Macron qui a appelé son mouvement « En marche », tente, comme vous le dites, de nous orienter vers cette idée de civilisation mondiale qui fait florès depuis deux décennies peut-être et dans laquelle les peuples perdraient inéluctablement leur identité. Or, il semble bien que sur la planète entière, la tendance actuelle s’oriente plutôt à l’inverse et au rejet de cette mondialisation mortifère. Le mouvement de Macron serait-il en marche arrière ?
« Pourquoi nous sommes un peuple » :
Analyse très intéressante à laquelle nous nous permettons d’ajouter qu’Emmanuel Macron est « coaché » par (entre autres mentors) Jacques Attali, prophète du mondialisme. On retrouve également la position américaine (et on connaît les liens entre E. Macron et les néo-conservateurs américains), défendue tant par Bill Clinton que par George Bush, concernant le devoir de l’Occident d’installer la démocratie dans le monde entier. Enfin, votre analyse est à rapprocher des propos du candidat lorsqu’il affirmé que, la France n’étant pas réformable, il faut donc la transformer. Là encore, terme vague, non explicité, laissant le champs libre à de nombreuses interprétations.

────────────────────

**Tâche à réaliser A**
Relevez toutes les personnes désignées par leur nom dans le texte sur Macron.
**Tâche à réaliser B**
Recopiez fidèlement le passage du texte sur Macron qui commence par « Macron qui a » et se termine par « marche arrière ? ».

**Données sources**
────────────────────

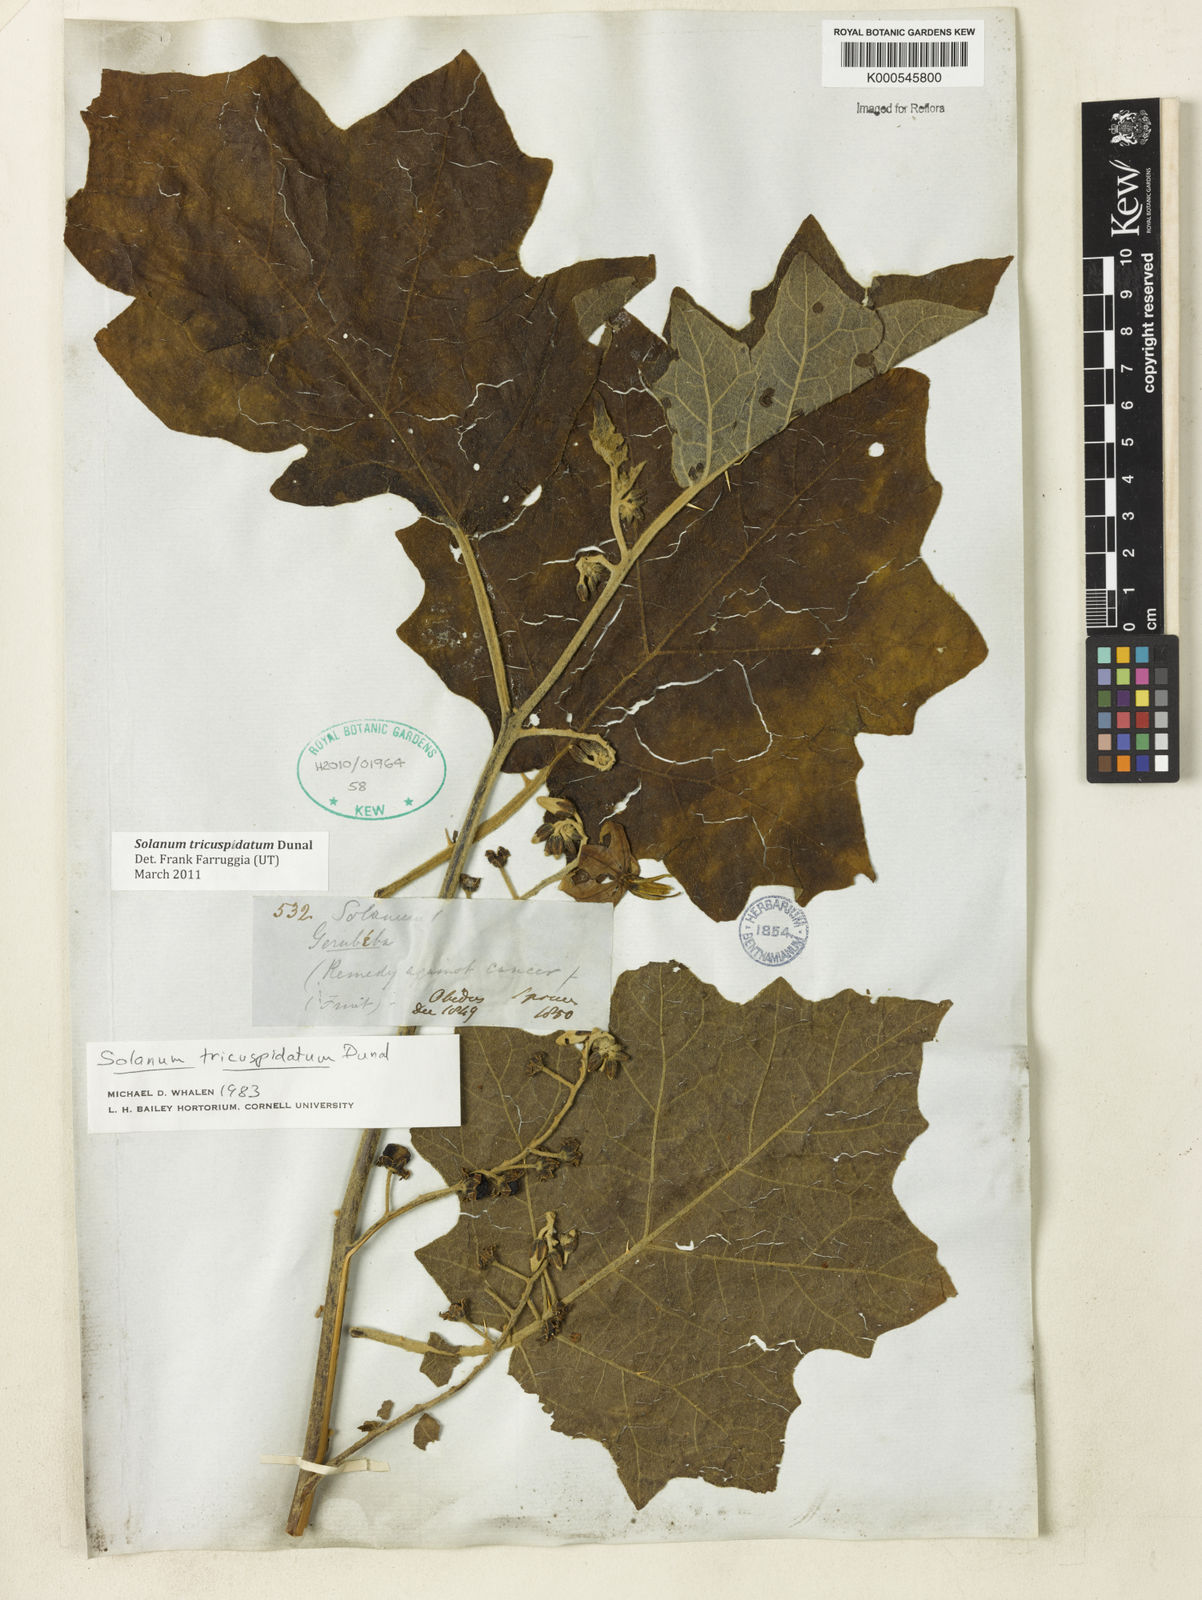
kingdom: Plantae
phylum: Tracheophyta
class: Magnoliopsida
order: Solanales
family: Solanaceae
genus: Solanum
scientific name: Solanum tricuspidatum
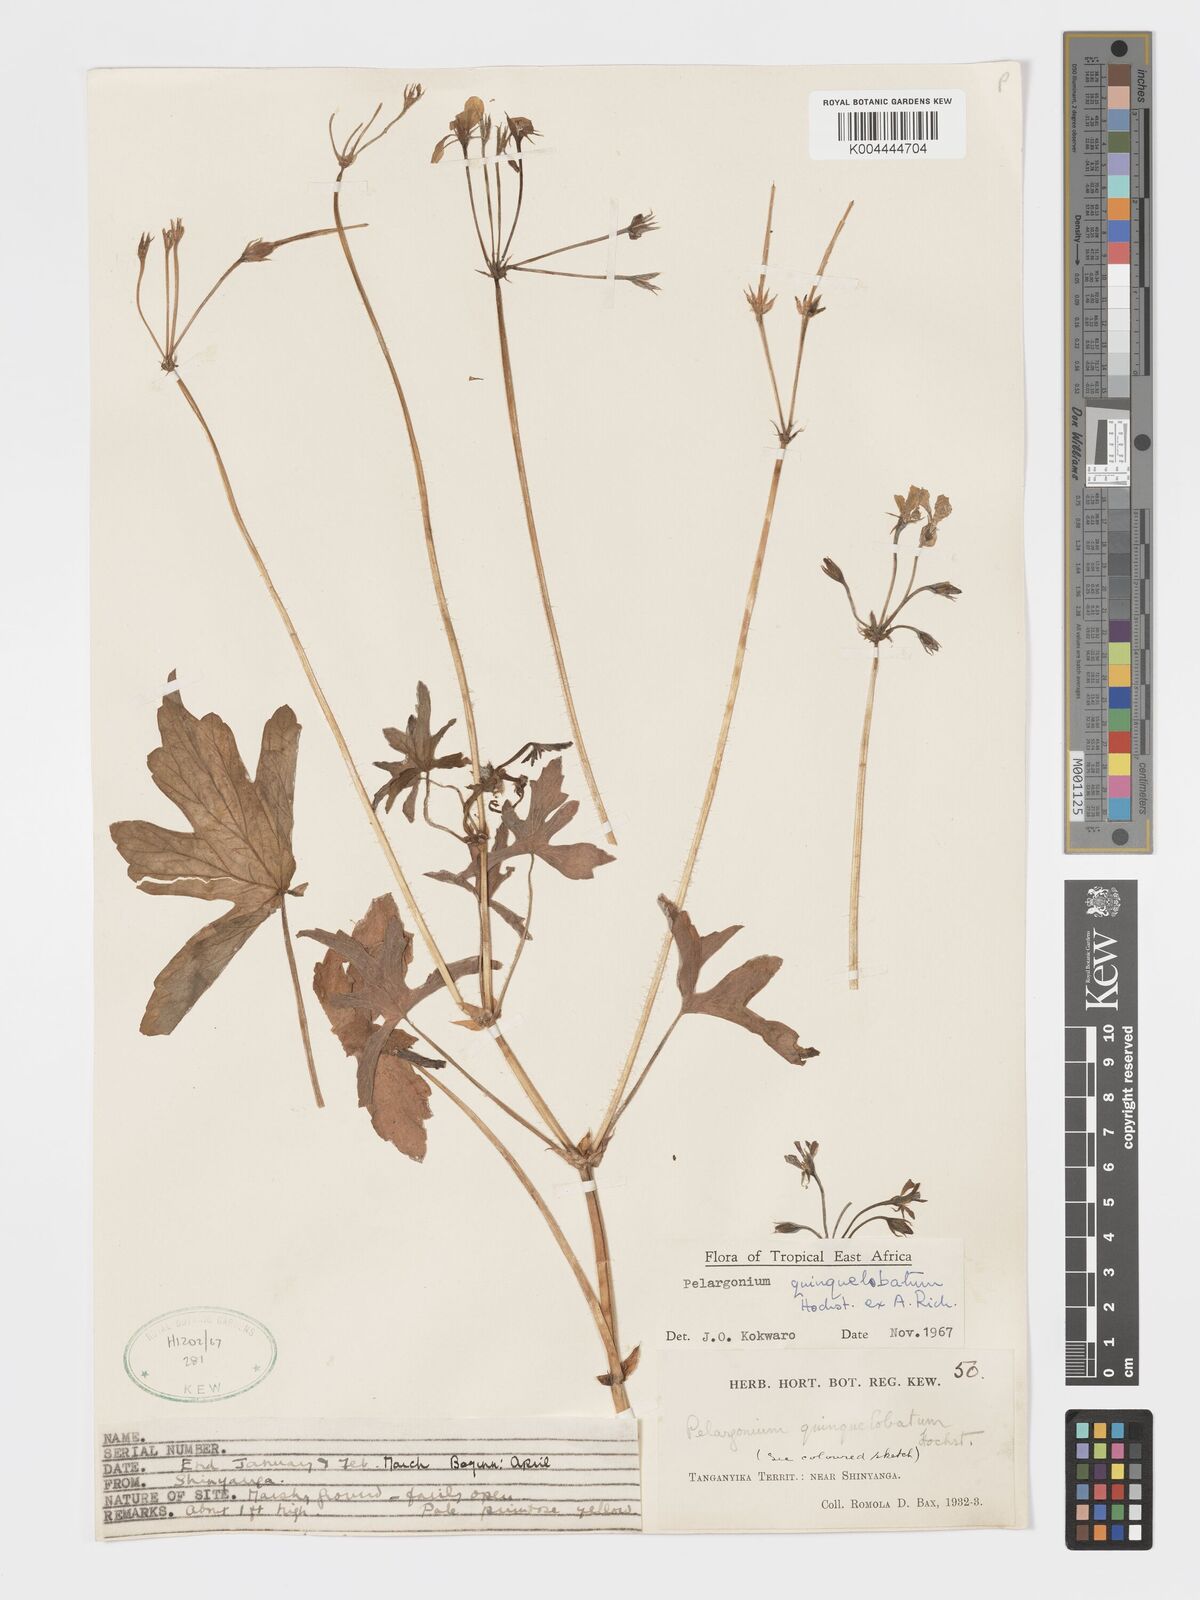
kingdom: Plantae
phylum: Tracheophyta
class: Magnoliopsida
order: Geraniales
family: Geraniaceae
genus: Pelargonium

────────────────────

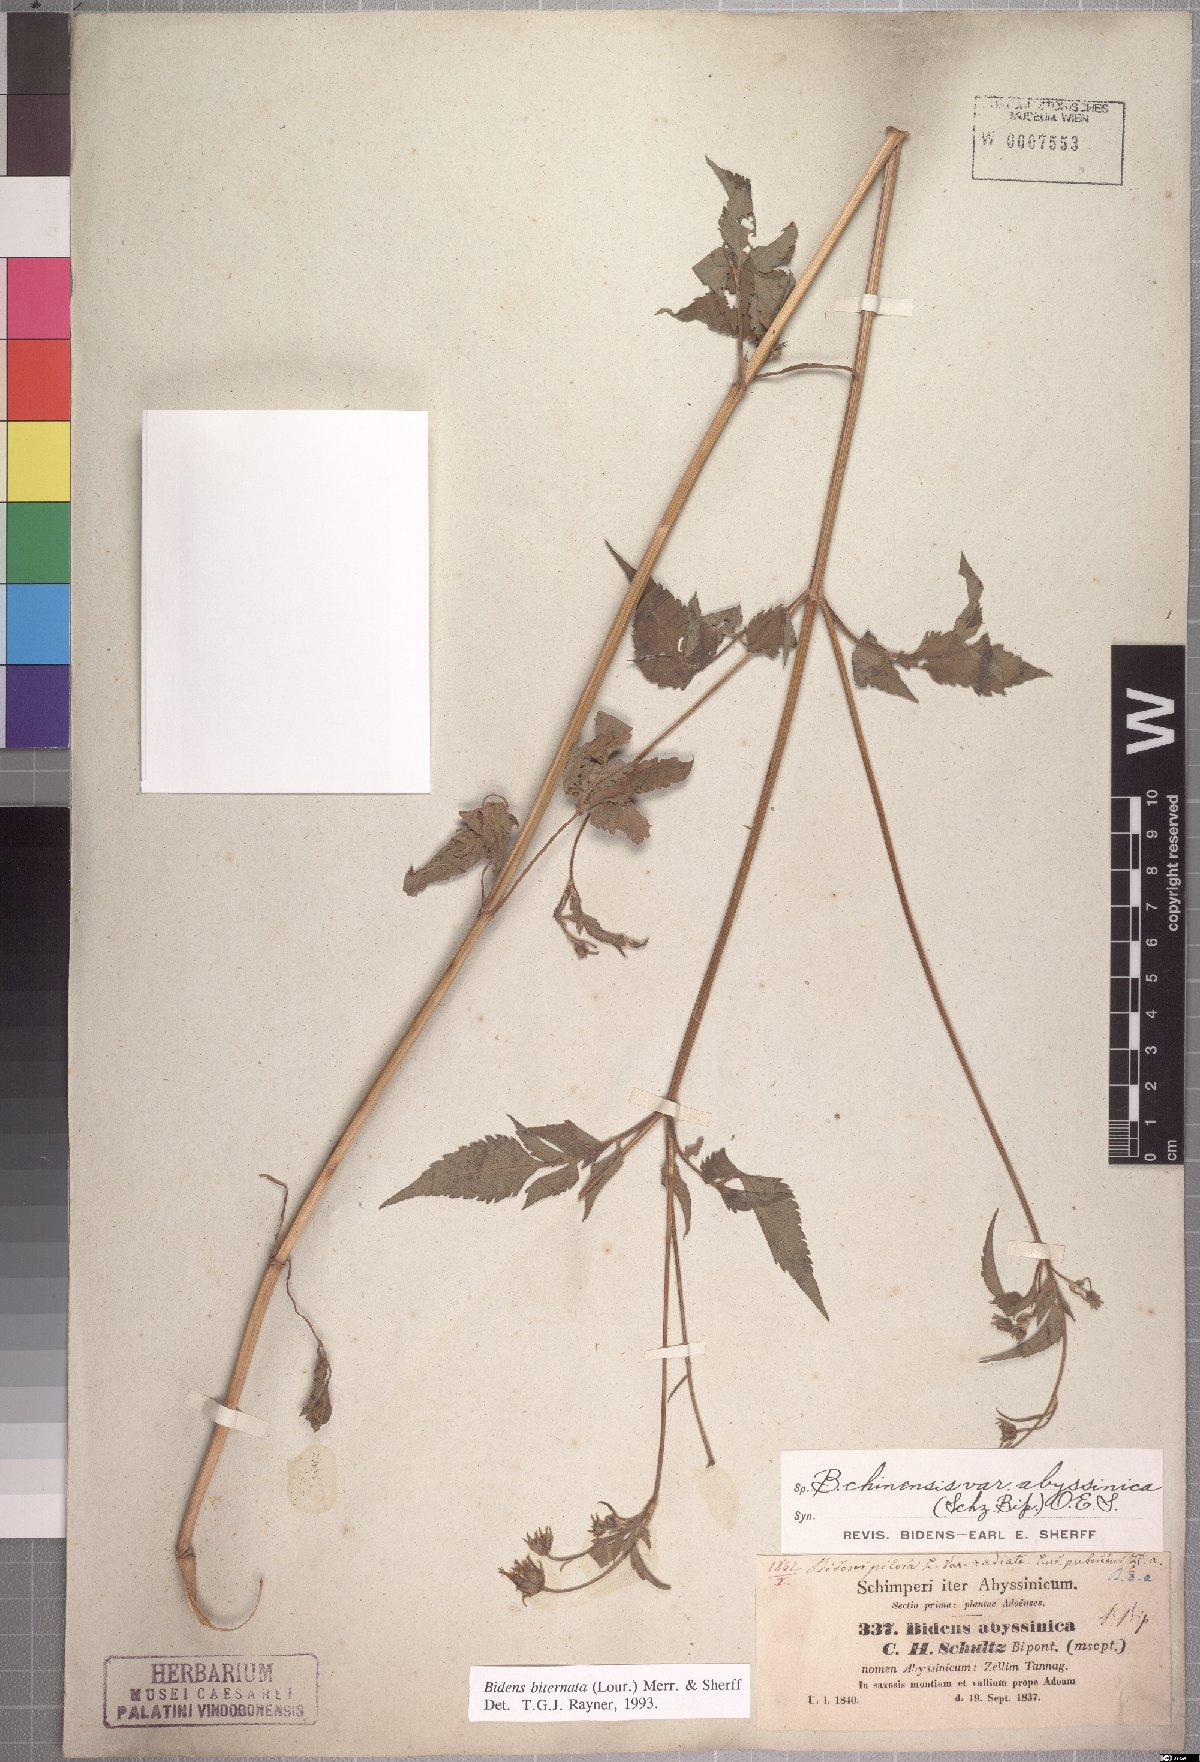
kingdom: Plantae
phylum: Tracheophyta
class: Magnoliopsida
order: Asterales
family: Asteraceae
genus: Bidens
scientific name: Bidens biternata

────────────────────

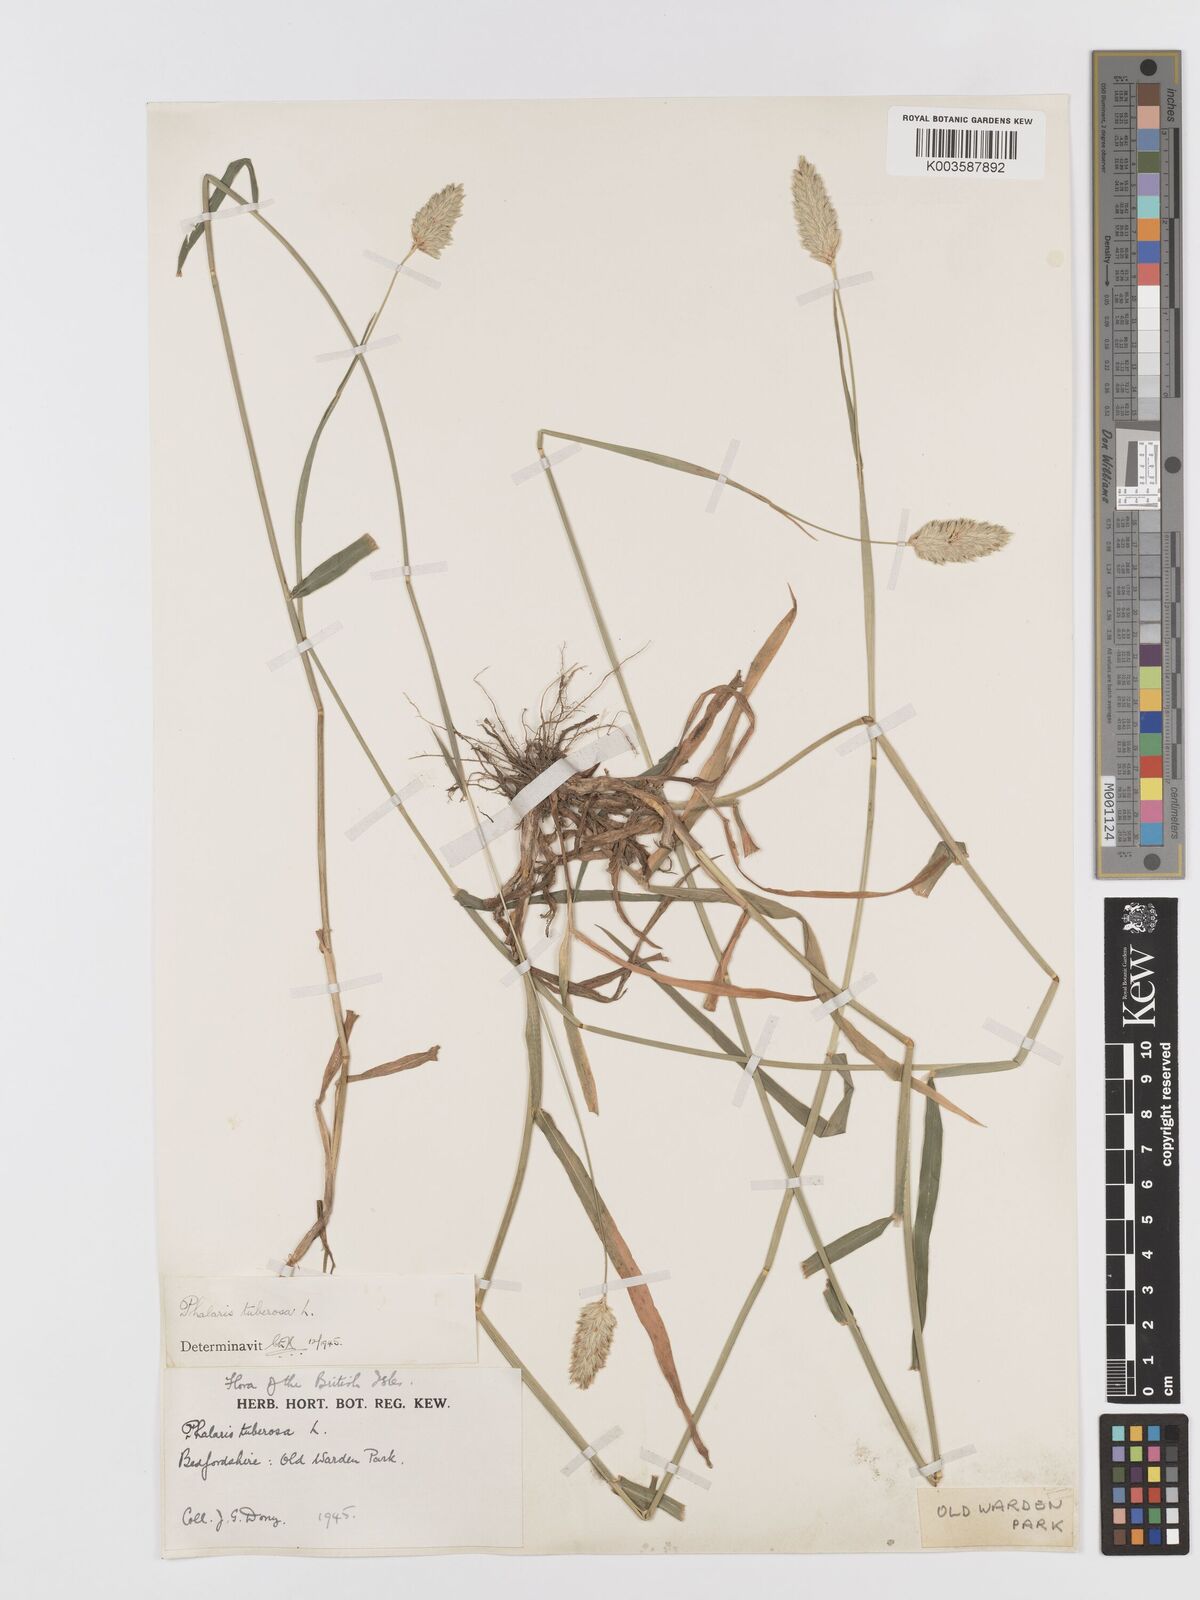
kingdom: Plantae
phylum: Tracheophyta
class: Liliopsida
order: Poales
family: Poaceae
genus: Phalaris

────────────────────

**Réponse attendue A**
Emmanuel Macron, Jacques Attali, Bill Clinton, George Bush

**Réponse attendue B**
Macron qui a appelé son mouvement « En marche », tente, comme vous le dites, de nous orienter vers cette idée de civilisation mondiale qui fait florès depuis deux décennies peut-être et dans laquelle les peuples perdraient inéluctablement leur identité. Or, il semble bien que sur la planète entière, la tendance actuelle s’oriente plutôt à l’inverse et au rejet de cette mondialisation mortifère. Le mouvement de Macron serait-il en marche arrière ?